Researchers at the National University of Singapore (NUS) have developed a non-invasive method to improve the effectiveness of chemotherapy while reducing its harmful side effects.
By applying brief, localised pulses of magnetic fields, the team demonstrated a significant increase in the uptake of doxorubicin (DOX), a widely used chemotherapy drug, into breast cancer cells, with minimal impact on healthy tissues. This selective uptake enables more precise targeting of cancer cells, potentially improving treatment outcomes and reducing the adverse effects often associated with chemotherapy.

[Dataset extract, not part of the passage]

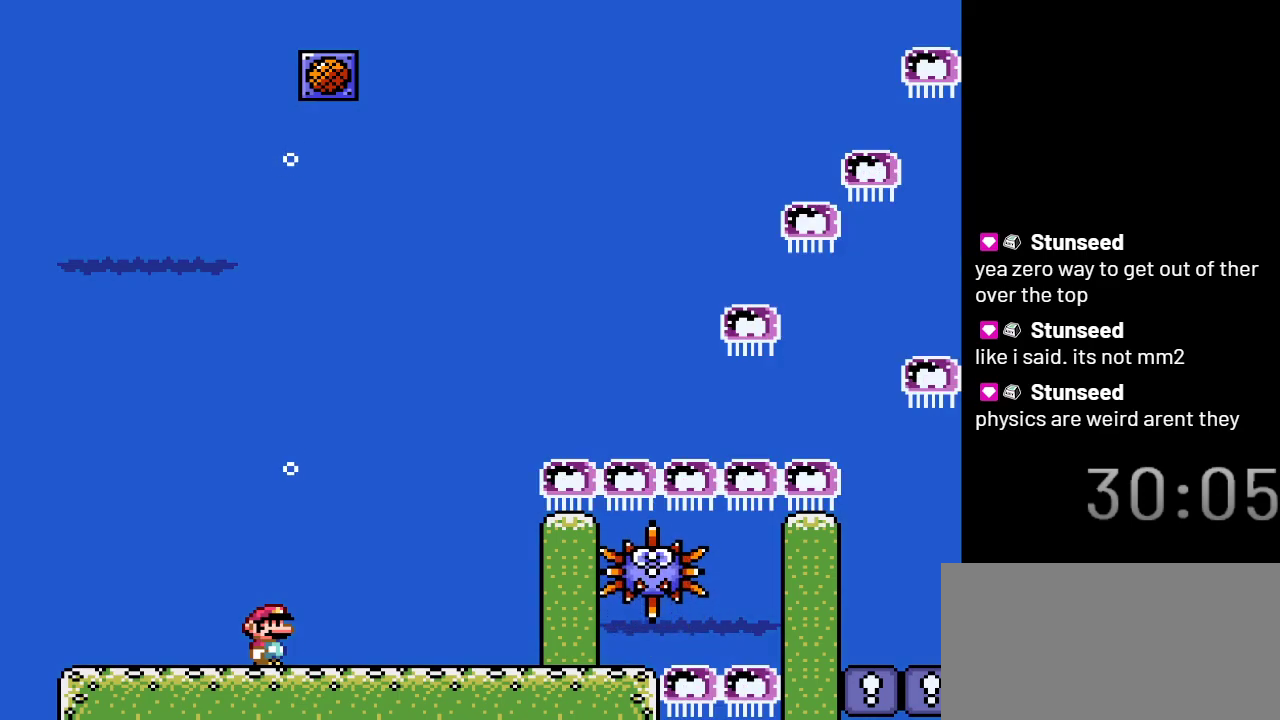
Gameplay with a controller (Nintendo layout); each line is a JSON object with the inputs held at the frame after it. "events" lists button and stick changes between this image and that frame as [ms after this image, input, new state], when the widget could be followed in between. Not read: L3 R3.
{"buttons": ["DPAD_RIGHT"], "events": [[17, "DPAD_RIGHT", "down"]]}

The study, led by Associate Professor Alfredo Franco-Obregón, Principal Investigator at the Institute for Health Innovation & Technology (iHealthtech) at NUS and faculty member of the Department of Surgery at NUS Yong Loo Lin School of Medicine (NUS Medicine), is the first to systematically show how pulsed magnetic fields enhance DOX uptake in cancer cells. The team also showed that this approach could suppress tumours at lower drug doses.
The team’s research was published in the journal Cancers on 18 November 2024. It builds on earlier work from 2022, which first revealed that certain cancer cells are more vulnerable to magnetic field therapy.
Targeted therapy for better chemotherapy outcomes and fewer side effects
DOX is a commonly used chemotherapy drug for breast cancer. It works by binding to DNA components and disrupting cell replication and respiration, which then kills off cancer cells. Despite its efficacy, it is a non-selective drug, which means it can also damage healthy tissues, leading to side effects ranging from mild to severe, including cardiomyopathy and muscle atrophy.
To address these challenges, the NUS researchers developed a novel approach that uses brief pulses of magnetic fields to selectively increase DOX uptake into breast cancer cells. Their study revealed the role of a calcium ion channel known as TRPC1, which is often found in aggressive cancers, including breast cancer. Magnetic field exposure activates TRPC1, enhancing its ability to facilitate the entry of DOX into cancer cells.
The researchers conducted experiments comparing the effects of the magnetic field therapy on human breast cancer cells and healthy muscle cells. They found that breast cancer cells took in significantly more DOX when exposed to magnetic pulses, while normal tissues were not targeted as much. A 10-minute magnetic field exposure reduced the drug concentration needed for similar amount of cancer killing by half, particularly at low doses of the drug.
In contrast, healthy muscle cells did not show an increase in cell death in response to the combination of DOX and magnetic pulses indicating greater protection for non-cancerous tissues.